Andrew Harnik / AP
The Centers for Medicare and Medicaid Services released its annual report Friday that details how health insurance companies fared in 2016 with two Affordable Care Act programs, called risk adjustment and reinsurance.
The takeaway: Several Blue Cross Blue Shield insurers gained a lot of money through risk adjustment — the permanent program where health plans with less costly, healthier members pay into a pool to offset companies that have sicker, more expensive patients. That implies many Blues plans had sicker enrollees in the ACA's exchanges, or they were more aggressive in coding their members' medical conditions.
The basics of risk adjustment: The federal government oversees the program, and each state has its own separate pool for the individual and small-group insurance markets. Here are some of the big numbers from the 2016 report.
- The Blues banked big risk adjustment dollars. Some of the biggest winners were Florida Blue ($468 million), Blue Shield of California ($371 million), Anthem's California subsidiary ($266 million), and the Michigan Blues ($145 million).
- Because those companies were compensated, that means it came at the expense of other plans. Kaiser Permanente, for example, heavily subsidized the two Blues plans in California by paying $438 million into the state's risk adjustment pools.

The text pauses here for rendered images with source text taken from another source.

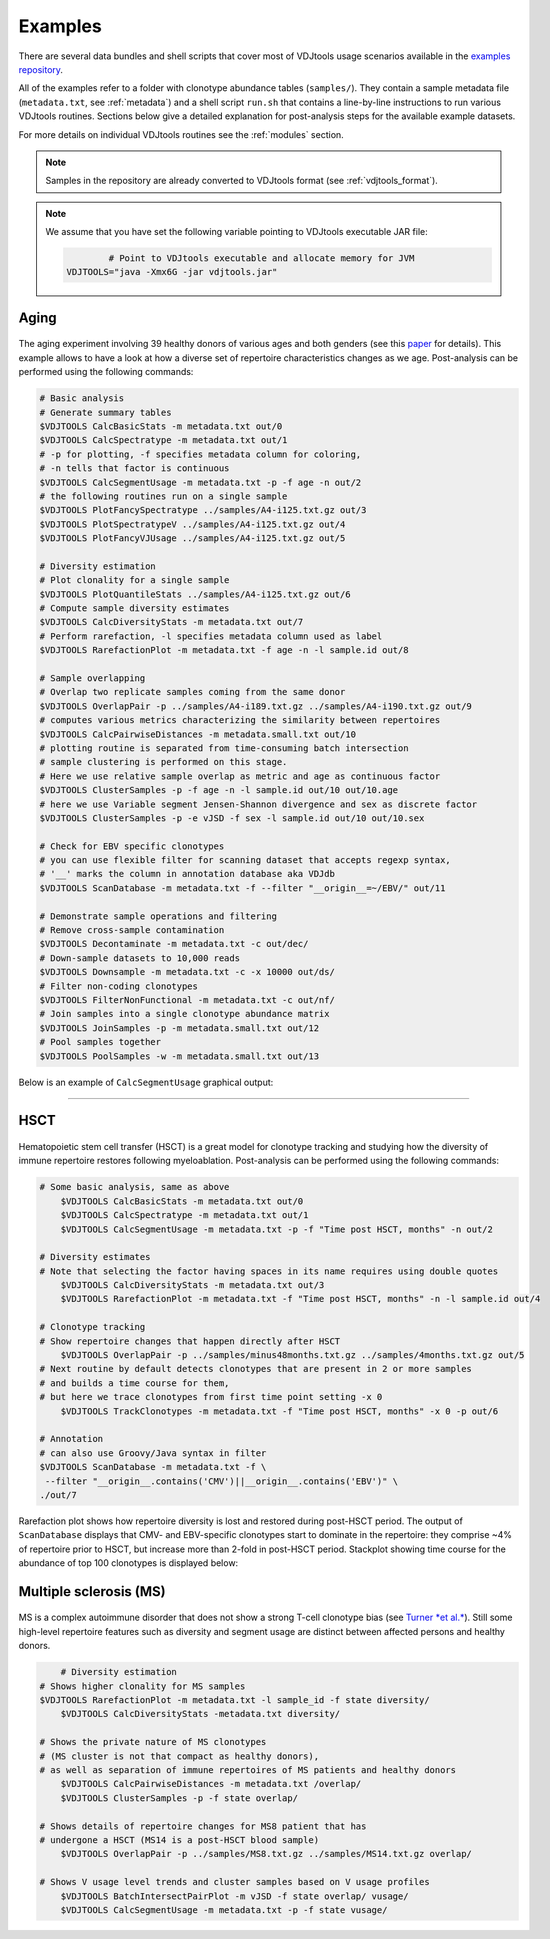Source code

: Examples
--------

There are several data bundles and shell scripts that cover most of
VDJtools usage scenarios available in the 
`examples repository <https://github.com/mikessh/vdjtools-examples>`__.

All of the examples refer to a folder with clonotype abundance tables 
(``samples/``). They contain a sample metadata file (``metadata.txt``, 
see :ref:`metadata`) and a shell script ``run.sh`` that contains a line-by-line
instructions to run various VDJtools routines. Sections below give
a detailed explanation for post-analysis steps for the available 
example datasets.

For more details on individual VDJtools routines see the :ref:`modules` section.

.. note:: Samples in the repository are already converted to VDJtools format (see :ref:`vdjtools_format`). 

.. note::
    
    We assume that you have set the following variable pointing to VDJtools executable JAR file:

    .. code:: bash

		# Point to VDJtools executable and allocate memory for JVM
        VDJTOOLS="java -Xmx6G -jar vdjtools.jar"


Aging
^^^^^

.. figure:: _static/images/age-logo.jpg
    :align: center

The aging experiment involving 39 healthy donors of various ages and
both genders (see this
`paper <http://www.jimmunol.org/cgi/pmidlookup?view=long&pmid=24510963>`__
for details). This example allows to have a look at how a diverse set of
repertoire characteristics changes as we age. Post-analysis
can be performed using the following commands:

.. code:: bash

    # Basic analysis
    # Generate summary tables
    $VDJTOOLS CalcBasicStats -m metadata.txt out/0
    $VDJTOOLS CalcSpectratype -m metadata.txt out/1
    # -p for plotting, -f specifies metadata column for coloring, 
    # -n tells that factor is continuous
    $VDJTOOLS CalcSegmentUsage -m metadata.txt -p -f age -n out/2
    # the following routines run on a single sample
    $VDJTOOLS PlotFancySpectratype ../samples/A4-i125.txt.gz out/3
    $VDJTOOLS PlotSpectratypeV ../samples/A4-i125.txt.gz out/4
    $VDJTOOLS PlotFancyVJUsage ../samples/A4-i125.txt.gz out/5

    # Diversity estimation    
    # Plot clonality for a single sample
    $VDJTOOLS PlotQuantileStats ../samples/A4-i125.txt.gz out/6
    # Compute sample diversity estimates
    $VDJTOOLS CalcDiversityStats -m metadata.txt out/7
    # Perform rarefaction, -l specifies metadata column used as label
    $VDJTOOLS RarefactionPlot -m metadata.txt -f age -n -l sample.id out/8

    # Sample overlapping
    # Overlap two replicate samples coming from the same donor
    $VDJTOOLS OverlapPair -p ../samples/A4-i189.txt.gz ../samples/A4-i190.txt.gz out/9
    # computes various metrics characterizing the similarity between repertoires
    $VDJTOOLS CalcPairwiseDistances -m metadata.small.txt out/10
    # plotting routine is separated from time-consuming batch intersection
    # sample clustering is performed on this stage.
    # Here we use relative sample overlap as metric and age as continuous factor
    $VDJTOOLS ClusterSamples -p -f age -n -l sample.id out/10 out/10.age
    # here we use Variable segment Jensen-Shannon divergence and sex as discrete factor
    $VDJTOOLS ClusterSamples -p -e vJSD -f sex -l sample.id out/10 out/10.sex

    # Check for EBV specific clonotypes
    # you can use flexible filter for scanning dataset that accepts regexp syntax, 
    # '__' marks the column in annotation database aka VDJdb
    $VDJTOOLS ScanDatabase -m metadata.txt -f --filter "__origin__=~/EBV/" out/11
    
    # Demonstrate sample operations and filtering
    # Remove cross-sample contamination
    $VDJTOOLS Decontaminate -m metadata.txt -c out/dec/
    # Down-sample datasets to 10,000 reads
    $VDJTOOLS Downsample -m metadata.txt -c -x 10000 out/ds/
    # Filter non-coding clonotypes
    $VDJTOOLS FilterNonFunctional -m metadata.txt -c out/nf/
    # Join samples into a single clonotype abundance matrix
    $VDJTOOLS JoinSamples -p -m metadata.small.txt out/12
    # Pool samples together
    $VDJTOOLS PoolSamples -w -m metadata.small.txt out/13

Below is an example of ``CalcSegmentUsage`` graphical output:

.. figure:: _static/images/age-vusage.png
    :align: center

--------------

HSCT
^^^^

.. figure:: _static/images/hsct-logo.jpg
    :align: center


Hematopoietic stem cell transfer (HSCT) is a great model for clonotype tracking and 
studying how the diversity of immune repertoire restores following myeloablation.
Post-analysis can be performed using the following commands:

.. code:: bash

    # Some basic analysis, same as above
	$VDJTOOLS CalcBasicStats -m metadata.txt out/0
	$VDJTOOLS CalcSpectratype -m metadata.txt out/1
	$VDJTOOLS CalcSegmentUsage -m metadata.txt -p -f "Time post HSCT, months" -n out/2

    # Diversity estimates
    # Note that selecting the factor having spaces in its name requires using double quotes
	$VDJTOOLS CalcDiversityStats -m metadata.txt out/3
	$VDJTOOLS RarefactionPlot -m metadata.txt -f "Time post HSCT, months" -n -l sample.id out/4

    # Clonotype tracking
    # Show repertoire changes that happen directly after HSCT
	$VDJTOOLS OverlapPair -p ../samples/minus48months.txt.gz ../samples/4months.txt.gz out/5
    # Next routine by default detects clonotypes that are present in 2 or more samples
    # and builds a time course for them, 
    # but here we trace clonotypes from first time point setting -x 0
	$VDJTOOLS TrackClonotypes -m metadata.txt -f "Time post HSCT, months" -x 0 -p out/6 

    # Annotation
    # can also use Groovy/Java syntax in filter
    $VDJTOOLS ScanDatabase -m metadata.txt -f \
     --filter "__origin__.contains('CMV')||__origin__.contains('EBV')" \
    ./out/7

Rarefaction plot shows how repertoire diversity is lost and restored
during post-HSCT period. The output of ``ScanDatabase`` displays that
CMV- and EBV-specific clonotypes start to dominate in the repertoire:
they comprise ~4% of repertoire prior to HSCT, but increase more than
2-fold in post-HSCT period. Stackplot showing time course for the
abundance of top 100 clonotypes is displayed below:

.. figure:: _static/images/hsct-stackplot.png
    :align: center

Multiple sclerosis (MS)
^^^^^^^^^^^^^^^^^^^^^^^

.. figure:: _static/images/ms-logo.jpg
    :align: center

MS is a complex autoimmune disorder that does not 
show a strong T-cell clonotype bias (see 
`Turner *et al.* <http://www.nature.com/nri/journal/v6/n12/full/nri1977.html>`__).
Still some high-level repertoire features such as diversity and segment usage 
are distinct between affected persons and healthy donors.

.. code:: bash

	# Diversity estimation
    # Shows higher clonality for MS samples
    $VDJTOOLS RarefactionPlot -m metadata.txt -l sample_id -f state diversity/
	$VDJTOOLS CalcDiversityStats -metadata.txt diversity/

    # Shows the private nature of MS clonotypes 
    # (MS cluster is not that compact as healthy donors),
    # as well as separation of immune repertoires of MS patients and healthy donors
	$VDJTOOLS CalcPairwiseDistances -m metadata.txt /overlap/
	$VDJTOOLS ClusterSamples -p -f state overlap/

    # Shows details of repertoire changes for MS8 patient that has
    # undergone a HSCT (MS14 is a post-HSCT blood sample)
	$VDJTOOLS OverlapPair -p ../samples/MS8.txt.gz ../samples/MS14.txt.gz overlap/

    # Shows V usage level trends and cluster samples based on V usage profiles
	$VDJTOOLS BatchIntersectPairPlot -m vJSD -f state overlap/ vusage/
	$VDJTOOLS CalcSegmentUsage -m metadata.txt -p -f state vusage/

- Molina Healthcare, which ousted its CEO earlier, has been a critic of the risk adjustment program. And it was one of the biggest national losers of the program. The net impact of risk adjustment for Molina across all of its ACA states was a $544 million loss.
- Zoom, the health care delivery system in Oregon backed by a venture capital firm, paid more than $2.1 million into the risk adjustment. The FBI is investigating allegations that Zoom fudged its risk adjustment numbers, meaning Zoom likely should have paid more.
- Worth reminding: Many companies started turning profits in 2016 as they learned more about health conditions of people in the individual market.
Don't forget reinsurance: That program, which expired last year and protected health plans who had members with extremely high medical claims, paid out $7.5 billion in 2016.